[Source data]

----

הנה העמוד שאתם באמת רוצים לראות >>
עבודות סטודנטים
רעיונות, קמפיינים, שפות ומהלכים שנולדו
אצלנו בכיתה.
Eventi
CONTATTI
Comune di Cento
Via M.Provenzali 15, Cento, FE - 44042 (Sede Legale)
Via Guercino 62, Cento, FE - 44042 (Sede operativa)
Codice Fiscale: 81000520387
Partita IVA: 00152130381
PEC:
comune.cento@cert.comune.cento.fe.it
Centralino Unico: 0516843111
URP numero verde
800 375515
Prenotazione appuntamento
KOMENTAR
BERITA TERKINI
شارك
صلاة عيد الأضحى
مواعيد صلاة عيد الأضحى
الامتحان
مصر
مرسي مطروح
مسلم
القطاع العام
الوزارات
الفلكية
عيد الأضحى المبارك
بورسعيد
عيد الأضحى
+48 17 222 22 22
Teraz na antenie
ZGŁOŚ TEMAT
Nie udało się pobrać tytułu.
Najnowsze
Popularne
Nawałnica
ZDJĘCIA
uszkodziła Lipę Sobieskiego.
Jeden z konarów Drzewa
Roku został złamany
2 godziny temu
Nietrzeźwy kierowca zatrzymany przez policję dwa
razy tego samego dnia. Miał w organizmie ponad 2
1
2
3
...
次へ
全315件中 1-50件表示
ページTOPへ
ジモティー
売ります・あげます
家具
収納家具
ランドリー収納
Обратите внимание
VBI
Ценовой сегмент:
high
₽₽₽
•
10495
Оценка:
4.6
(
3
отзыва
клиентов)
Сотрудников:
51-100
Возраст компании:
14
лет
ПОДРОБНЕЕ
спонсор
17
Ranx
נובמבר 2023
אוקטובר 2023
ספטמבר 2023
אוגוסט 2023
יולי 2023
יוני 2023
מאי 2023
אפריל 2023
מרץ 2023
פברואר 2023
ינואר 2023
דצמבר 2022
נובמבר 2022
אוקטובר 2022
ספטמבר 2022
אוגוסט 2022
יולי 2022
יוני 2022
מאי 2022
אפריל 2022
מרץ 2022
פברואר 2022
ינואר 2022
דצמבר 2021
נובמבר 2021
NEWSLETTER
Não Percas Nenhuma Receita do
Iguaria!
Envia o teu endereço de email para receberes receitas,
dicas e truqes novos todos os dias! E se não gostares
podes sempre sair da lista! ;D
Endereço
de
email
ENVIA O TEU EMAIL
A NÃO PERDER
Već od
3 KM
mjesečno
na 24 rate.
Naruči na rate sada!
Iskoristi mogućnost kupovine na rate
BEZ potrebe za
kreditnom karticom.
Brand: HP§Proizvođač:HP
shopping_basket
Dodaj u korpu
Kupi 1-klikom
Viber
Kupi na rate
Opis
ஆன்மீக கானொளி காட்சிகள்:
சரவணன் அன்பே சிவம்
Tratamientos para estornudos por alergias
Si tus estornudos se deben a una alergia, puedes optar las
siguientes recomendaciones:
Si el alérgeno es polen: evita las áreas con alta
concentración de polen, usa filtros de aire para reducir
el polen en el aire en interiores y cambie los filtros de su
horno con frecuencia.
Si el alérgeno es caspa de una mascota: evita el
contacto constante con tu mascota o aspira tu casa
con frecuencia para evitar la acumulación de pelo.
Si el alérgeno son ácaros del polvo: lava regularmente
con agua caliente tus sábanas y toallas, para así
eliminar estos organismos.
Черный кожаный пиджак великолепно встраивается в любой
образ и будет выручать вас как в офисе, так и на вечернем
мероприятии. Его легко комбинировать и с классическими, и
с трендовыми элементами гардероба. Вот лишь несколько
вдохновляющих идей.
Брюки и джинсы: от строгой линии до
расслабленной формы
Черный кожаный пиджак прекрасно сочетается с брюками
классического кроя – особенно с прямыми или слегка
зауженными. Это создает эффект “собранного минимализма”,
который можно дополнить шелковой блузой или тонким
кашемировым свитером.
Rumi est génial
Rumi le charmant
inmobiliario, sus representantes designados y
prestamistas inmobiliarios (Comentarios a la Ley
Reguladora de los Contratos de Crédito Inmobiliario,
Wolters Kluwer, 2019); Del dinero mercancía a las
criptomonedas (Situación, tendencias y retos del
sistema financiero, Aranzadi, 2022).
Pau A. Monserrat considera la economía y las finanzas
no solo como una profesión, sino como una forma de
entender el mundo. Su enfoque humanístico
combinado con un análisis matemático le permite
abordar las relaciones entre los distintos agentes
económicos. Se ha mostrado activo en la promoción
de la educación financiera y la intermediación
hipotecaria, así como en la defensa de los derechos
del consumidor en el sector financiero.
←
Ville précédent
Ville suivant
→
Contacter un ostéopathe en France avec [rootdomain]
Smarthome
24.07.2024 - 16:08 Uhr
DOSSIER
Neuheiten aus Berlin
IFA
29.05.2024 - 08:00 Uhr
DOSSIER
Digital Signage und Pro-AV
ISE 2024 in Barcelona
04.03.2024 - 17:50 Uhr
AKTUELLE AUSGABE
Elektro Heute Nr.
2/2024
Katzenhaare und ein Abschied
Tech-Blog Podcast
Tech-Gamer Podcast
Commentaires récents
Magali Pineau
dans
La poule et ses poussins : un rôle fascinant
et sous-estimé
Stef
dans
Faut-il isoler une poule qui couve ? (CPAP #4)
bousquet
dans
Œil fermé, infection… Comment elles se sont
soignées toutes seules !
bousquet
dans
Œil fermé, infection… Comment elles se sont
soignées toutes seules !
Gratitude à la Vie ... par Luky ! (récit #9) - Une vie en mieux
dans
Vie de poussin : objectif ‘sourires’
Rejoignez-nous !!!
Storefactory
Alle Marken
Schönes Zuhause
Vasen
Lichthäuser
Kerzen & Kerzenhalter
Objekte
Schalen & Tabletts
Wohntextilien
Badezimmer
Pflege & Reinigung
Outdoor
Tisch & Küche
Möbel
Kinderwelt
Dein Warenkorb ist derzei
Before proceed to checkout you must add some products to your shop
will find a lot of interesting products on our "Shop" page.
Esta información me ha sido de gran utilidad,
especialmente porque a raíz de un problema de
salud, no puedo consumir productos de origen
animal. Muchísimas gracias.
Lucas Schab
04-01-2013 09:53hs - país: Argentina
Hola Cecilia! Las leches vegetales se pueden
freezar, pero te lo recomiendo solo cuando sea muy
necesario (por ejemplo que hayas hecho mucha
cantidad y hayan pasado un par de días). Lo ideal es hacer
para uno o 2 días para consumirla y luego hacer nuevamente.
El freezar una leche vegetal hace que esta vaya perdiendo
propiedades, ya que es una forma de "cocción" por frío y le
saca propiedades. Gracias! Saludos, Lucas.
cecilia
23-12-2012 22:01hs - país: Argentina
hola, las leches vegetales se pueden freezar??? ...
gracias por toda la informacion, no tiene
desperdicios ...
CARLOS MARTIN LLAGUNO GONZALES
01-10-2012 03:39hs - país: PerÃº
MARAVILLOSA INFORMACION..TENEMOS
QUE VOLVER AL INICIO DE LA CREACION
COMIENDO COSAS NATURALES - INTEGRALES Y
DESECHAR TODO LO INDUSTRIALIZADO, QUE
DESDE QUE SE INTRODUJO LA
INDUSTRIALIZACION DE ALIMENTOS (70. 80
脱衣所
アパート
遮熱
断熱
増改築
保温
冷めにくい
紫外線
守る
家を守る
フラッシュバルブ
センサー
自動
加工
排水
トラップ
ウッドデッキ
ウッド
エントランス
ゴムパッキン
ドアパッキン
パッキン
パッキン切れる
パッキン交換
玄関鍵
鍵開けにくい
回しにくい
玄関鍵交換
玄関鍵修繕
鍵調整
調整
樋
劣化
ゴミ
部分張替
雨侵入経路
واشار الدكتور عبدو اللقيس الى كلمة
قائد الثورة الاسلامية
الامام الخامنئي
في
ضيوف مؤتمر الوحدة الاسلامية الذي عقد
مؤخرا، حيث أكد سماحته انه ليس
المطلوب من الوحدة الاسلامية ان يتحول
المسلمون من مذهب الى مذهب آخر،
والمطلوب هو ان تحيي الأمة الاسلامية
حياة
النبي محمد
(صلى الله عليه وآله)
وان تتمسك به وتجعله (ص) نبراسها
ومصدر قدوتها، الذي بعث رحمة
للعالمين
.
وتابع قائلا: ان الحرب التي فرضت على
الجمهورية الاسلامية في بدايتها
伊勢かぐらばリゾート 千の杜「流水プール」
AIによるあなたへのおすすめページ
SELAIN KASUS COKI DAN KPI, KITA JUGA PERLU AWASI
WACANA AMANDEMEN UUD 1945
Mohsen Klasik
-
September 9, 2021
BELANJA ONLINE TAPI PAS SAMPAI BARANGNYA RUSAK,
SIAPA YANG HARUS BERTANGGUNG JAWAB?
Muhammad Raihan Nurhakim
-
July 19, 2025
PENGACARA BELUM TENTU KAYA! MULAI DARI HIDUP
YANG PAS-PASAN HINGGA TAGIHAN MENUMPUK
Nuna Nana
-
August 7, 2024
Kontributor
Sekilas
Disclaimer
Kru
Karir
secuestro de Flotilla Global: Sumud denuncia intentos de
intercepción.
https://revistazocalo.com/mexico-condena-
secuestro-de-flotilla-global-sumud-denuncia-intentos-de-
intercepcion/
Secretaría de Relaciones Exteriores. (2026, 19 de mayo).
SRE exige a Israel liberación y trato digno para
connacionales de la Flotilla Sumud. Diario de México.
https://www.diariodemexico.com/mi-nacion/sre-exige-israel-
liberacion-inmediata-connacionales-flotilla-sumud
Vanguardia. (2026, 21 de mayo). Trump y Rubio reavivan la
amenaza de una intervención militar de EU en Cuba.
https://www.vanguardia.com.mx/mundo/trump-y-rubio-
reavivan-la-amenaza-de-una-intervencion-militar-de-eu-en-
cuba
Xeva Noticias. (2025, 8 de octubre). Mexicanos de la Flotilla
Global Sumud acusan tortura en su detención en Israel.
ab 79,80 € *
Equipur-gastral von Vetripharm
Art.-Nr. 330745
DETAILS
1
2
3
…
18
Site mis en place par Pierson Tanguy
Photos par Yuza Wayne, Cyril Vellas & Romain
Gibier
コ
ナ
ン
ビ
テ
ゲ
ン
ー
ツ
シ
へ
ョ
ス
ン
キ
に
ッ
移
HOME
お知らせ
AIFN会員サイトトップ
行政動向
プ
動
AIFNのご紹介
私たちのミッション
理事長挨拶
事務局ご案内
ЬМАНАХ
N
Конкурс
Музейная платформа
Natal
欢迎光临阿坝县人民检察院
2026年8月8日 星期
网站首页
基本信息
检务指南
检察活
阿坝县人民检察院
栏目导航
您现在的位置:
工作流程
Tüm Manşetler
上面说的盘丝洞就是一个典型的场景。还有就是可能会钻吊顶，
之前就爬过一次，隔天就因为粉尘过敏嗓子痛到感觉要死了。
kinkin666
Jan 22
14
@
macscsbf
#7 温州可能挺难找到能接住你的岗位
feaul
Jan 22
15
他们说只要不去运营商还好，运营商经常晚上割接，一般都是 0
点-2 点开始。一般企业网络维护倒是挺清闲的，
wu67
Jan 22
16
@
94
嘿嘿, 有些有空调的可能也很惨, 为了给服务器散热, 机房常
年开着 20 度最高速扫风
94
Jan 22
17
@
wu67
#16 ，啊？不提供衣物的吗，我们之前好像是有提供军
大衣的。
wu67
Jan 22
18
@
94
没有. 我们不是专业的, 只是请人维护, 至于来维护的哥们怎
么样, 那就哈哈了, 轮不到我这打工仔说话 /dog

----

**Activity**
Only the lines from the one containing "之前就爬过一次，隔天就因为粉尘过敏嗓子痛到感觉要死了。" through the end of the data above are wanted, both ends included; restate them word for word.

**Answer for the task**
之前就爬过一次，隔天就因为粉尘过敏嗓子痛到感觉要死了。
kinkin666
Jan 22
14
@
macscsbf
#7 温州可能挺难找到能接住你的岗位
feaul
Jan 22
15
他们说只要不去运营商还好，运营商经常晚上割接，一般都是 0
点-2 点开始。一般企业网络维护倒是挺清闲的，
wu67
Jan 22
16
@
94
嘿嘿, 有些有空调的可能也很惨, 为了给服务器散热, 机房常
年开着 20 度最高速扫风
94
Jan 22
17
@
wu67
#16 ，啊？不提供衣物的吗，我们之前好像是有提供军
大衣的。
wu67
Jan 22
18
@
94
没有. 我们不是专业的, 只是请人维护, 至于来维护的哥们怎
么样, 那就哈哈了, 轮不到我这打工仔说话 /dog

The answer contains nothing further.